··· Supplied records

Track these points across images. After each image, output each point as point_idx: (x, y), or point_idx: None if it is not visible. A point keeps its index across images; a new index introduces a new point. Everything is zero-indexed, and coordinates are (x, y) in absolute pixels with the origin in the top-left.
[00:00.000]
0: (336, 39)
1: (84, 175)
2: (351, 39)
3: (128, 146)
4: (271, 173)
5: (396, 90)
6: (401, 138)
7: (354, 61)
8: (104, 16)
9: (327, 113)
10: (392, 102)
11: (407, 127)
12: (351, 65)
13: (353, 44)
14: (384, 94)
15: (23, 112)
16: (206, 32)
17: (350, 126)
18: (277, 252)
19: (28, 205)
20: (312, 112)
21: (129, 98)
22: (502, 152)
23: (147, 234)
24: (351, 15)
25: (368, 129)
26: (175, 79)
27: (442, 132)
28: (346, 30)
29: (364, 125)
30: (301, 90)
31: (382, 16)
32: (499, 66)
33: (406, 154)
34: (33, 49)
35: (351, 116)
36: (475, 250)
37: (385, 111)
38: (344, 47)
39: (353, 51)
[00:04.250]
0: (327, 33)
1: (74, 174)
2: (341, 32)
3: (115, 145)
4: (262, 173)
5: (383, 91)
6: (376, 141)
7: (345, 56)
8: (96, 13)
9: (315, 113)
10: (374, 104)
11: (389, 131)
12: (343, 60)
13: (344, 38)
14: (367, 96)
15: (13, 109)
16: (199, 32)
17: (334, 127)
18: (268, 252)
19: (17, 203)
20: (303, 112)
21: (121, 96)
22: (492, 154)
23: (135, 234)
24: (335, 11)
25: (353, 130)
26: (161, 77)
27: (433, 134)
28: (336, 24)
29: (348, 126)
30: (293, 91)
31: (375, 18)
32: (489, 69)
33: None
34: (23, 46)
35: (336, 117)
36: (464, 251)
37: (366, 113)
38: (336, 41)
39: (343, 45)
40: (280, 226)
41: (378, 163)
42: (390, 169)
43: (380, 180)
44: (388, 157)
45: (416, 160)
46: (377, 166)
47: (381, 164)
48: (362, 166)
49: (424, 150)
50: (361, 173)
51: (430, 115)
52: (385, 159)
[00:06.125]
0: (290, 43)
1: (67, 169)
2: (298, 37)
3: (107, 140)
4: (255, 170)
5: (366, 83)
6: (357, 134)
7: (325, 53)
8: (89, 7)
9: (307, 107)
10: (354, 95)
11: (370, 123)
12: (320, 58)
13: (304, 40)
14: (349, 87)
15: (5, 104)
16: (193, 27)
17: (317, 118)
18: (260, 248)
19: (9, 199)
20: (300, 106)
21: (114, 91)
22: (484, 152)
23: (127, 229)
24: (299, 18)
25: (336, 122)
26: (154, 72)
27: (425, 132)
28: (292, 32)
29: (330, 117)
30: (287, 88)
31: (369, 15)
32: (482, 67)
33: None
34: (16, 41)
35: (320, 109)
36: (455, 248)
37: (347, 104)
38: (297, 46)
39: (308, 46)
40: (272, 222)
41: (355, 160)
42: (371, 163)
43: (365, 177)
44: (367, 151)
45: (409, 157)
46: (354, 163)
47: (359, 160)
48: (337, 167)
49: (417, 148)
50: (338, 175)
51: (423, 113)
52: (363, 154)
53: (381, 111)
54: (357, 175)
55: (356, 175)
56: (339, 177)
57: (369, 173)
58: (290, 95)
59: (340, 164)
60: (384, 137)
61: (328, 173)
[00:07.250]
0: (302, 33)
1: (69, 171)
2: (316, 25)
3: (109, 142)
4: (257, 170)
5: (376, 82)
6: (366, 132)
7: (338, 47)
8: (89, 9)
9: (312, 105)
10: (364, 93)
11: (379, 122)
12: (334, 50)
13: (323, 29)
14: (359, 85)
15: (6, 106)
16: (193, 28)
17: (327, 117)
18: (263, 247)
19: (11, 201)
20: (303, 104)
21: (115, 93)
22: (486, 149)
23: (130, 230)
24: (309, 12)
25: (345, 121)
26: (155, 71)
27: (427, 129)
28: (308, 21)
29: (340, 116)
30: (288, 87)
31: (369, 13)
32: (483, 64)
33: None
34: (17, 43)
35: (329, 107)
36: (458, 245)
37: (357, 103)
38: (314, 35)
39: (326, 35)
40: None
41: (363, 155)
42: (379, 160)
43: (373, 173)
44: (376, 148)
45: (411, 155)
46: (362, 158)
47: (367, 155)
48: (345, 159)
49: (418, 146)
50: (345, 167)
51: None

······

Your reply should hold all the entries, each repeated without a single change.

Exercise answer:
Track these points across images. After each image, output each point as point_idx: (x, y), or point_idx: None if it is not visible. A point keeps its index across images; a new index introduces a new point. Everything is zero-indexed, and coordinates are (x, y) in absolute pixels with the origin in the top-left.
[00:00.000]
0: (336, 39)
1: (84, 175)
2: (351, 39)
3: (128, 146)
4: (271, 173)
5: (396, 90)
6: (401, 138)
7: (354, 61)
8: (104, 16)
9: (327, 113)
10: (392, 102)
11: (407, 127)
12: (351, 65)
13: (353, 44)
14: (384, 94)
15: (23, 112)
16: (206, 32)
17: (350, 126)
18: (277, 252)
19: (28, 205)
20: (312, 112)
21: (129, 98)
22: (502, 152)
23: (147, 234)
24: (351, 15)
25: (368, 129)
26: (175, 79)
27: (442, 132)
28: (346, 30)
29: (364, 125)
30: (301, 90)
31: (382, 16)
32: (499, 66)
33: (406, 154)
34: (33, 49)
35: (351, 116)
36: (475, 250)
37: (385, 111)
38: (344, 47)
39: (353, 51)
[00:04.250]
0: (327, 33)
1: (74, 174)
2: (341, 32)
3: (115, 145)
4: (262, 173)
5: (383, 91)
6: (376, 141)
7: (345, 56)
8: (96, 13)
9: (315, 113)
10: (374, 104)
11: (389, 131)
12: (343, 60)
13: (344, 38)
14: (367, 96)
15: (13, 109)
16: (199, 32)
17: (334, 127)
18: (268, 252)
19: (17, 203)
20: (303, 112)
21: (121, 96)
22: (492, 154)
23: (135, 234)
24: (335, 11)
25: (353, 130)
26: (161, 77)
27: (433, 134)
28: (336, 24)
29: (348, 126)
30: (293, 91)
31: (375, 18)
32: (489, 69)
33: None
34: (23, 46)
35: (336, 117)
36: (464, 251)
37: (366, 113)
38: (336, 41)
39: (343, 45)
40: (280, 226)
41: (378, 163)
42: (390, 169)
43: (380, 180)
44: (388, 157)
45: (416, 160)
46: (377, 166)
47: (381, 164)
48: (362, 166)
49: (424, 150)
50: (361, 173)
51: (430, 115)
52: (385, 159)
[00:06.125]
0: (290, 43)
1: (67, 169)
2: (298, 37)
3: (107, 140)
4: (255, 170)
5: (366, 83)
6: (357, 134)
7: (325, 53)
8: (89, 7)
9: (307, 107)
10: (354, 95)
11: (370, 123)
12: (320, 58)
13: (304, 40)
14: (349, 87)
15: (5, 104)
16: (193, 27)
17: (317, 118)
18: (260, 248)
19: (9, 199)
20: (300, 106)
21: (114, 91)
22: (484, 152)
23: (127, 229)
24: (299, 18)
25: (336, 122)
26: (154, 72)
27: (425, 132)
28: (292, 32)
29: (330, 117)
30: (287, 88)
31: (369, 15)
32: (482, 67)
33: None
34: (16, 41)
35: (320, 109)
36: (455, 248)
37: (347, 104)
38: (297, 46)
39: (308, 46)
40: (272, 222)
41: (355, 160)
42: (371, 163)
43: (365, 177)
44: (367, 151)
45: (409, 157)
46: (354, 163)
47: (359, 160)
48: (337, 167)
49: (417, 148)
50: (338, 175)
51: (423, 113)
52: (363, 154)
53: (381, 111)
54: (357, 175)
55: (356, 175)
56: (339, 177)
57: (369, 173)
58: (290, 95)
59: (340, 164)
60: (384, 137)
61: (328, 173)
[00:07.250]
0: (302, 33)
1: (69, 171)
2: (316, 25)
3: (109, 142)
4: (257, 170)
5: (376, 82)
6: (366, 132)
7: (338, 47)
8: (89, 9)
9: (312, 105)
10: (364, 93)
11: (379, 122)
12: (334, 50)
13: (323, 29)
14: (359, 85)
15: (6, 106)
16: (193, 28)
17: (327, 117)
18: (263, 247)
19: (11, 201)
20: (303, 104)
21: (115, 93)
22: (486, 149)
23: (130, 230)
24: (309, 12)
25: (345, 121)
26: (155, 71)
27: (427, 129)
28: (308, 21)
29: (340, 116)
30: (288, 87)
31: (369, 13)
32: (483, 64)
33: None
34: (17, 43)
35: (329, 107)
36: (458, 245)
37: (357, 103)
38: (314, 35)
39: (326, 35)
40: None
41: (363, 155)
42: (379, 160)
43: (373, 173)
44: (376, 148)
45: (411, 155)
46: (362, 158)
47: (367, 155)
48: (345, 159)
49: (418, 146)
50: (345, 167)
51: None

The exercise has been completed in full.